Sheen has discussed Masters as an unlikely feminist hero: “He was fairly typical, and yet the work that he did played a part in creating a whole new era of female sexuality and gender politics. It was quite surprising that his work was so progressive and led to so many changes that we’re still living through, in terms of how women are perceived in our society and in our culture, and yet he was even more than typical — he was quite extreme in how he personally dealt with women.”

Despite its terrible and shamelessly attention-grabbing title, the show treats sex more seriously than its fellow primetime cable shows. With sex as its subject, it could be expected that the show would provide graphic sex scenes and nudity merely for viewers’ titillation. However, the show is just the right amount of sexy — rather than fetishising sex and nudity, Masters of Sex considers sex as natural and pleasurable. Since the show focuses on researching and demystifying sex, the scenes are frequently awkward and funny rather than erotic.

Unlike many shows that privilege the heterosexual male gaze and male sexual experience, such as Boardwalk Empire and Game of Thrones (of which we have come to expect graphic sex scenes as a crucial part of their formula), Masters of Sex explores female sexuality from a definitively sex-positive position, portraying women as dynamic sexual beings.
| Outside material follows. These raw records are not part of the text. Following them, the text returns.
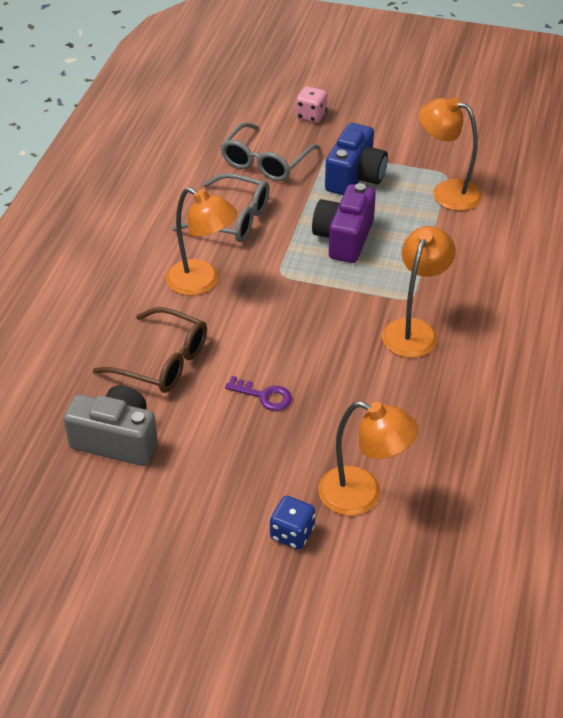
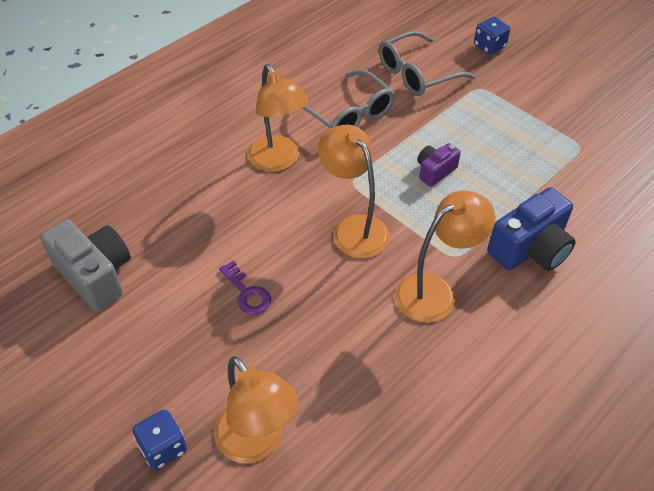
camera: 30 degrees right, 5 degrees up
(162, 361) = (189, 219): brown glasses -> none
(311, 115) = (489, 46): pink dice -> blue dice
(344, 238) = (435, 171): purple camera -> purple camera, size x0.56
(355, 177) = (488, 117): blue camera -> blue camera (530, 249)
(446, 192) = (568, 165): orange lamp -> orange lamp (353, 228)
The show treats sex and masturbation as things to be experimented with and discussed, rather than dismissed as vulgar and shameful.
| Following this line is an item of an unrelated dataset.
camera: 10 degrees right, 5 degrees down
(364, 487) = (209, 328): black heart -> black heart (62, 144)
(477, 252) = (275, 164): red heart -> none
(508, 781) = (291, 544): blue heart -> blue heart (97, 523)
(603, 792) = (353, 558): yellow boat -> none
It seems fitting that Masters of Sex premieres so close to the finales of Dexter and Breaking Bad, two of the key purveyors of the violent anti-hero. Although TV is undoubtedly nowhere near finished with violence or anti-heroism, Masters of Sex suggests an exciting new route for cable dramas, offering an intriguing storyline and an original protagonist neither classically heroic nor anti-heroic, as well as an ambitious subject matter that remains relevant today, fifty years on.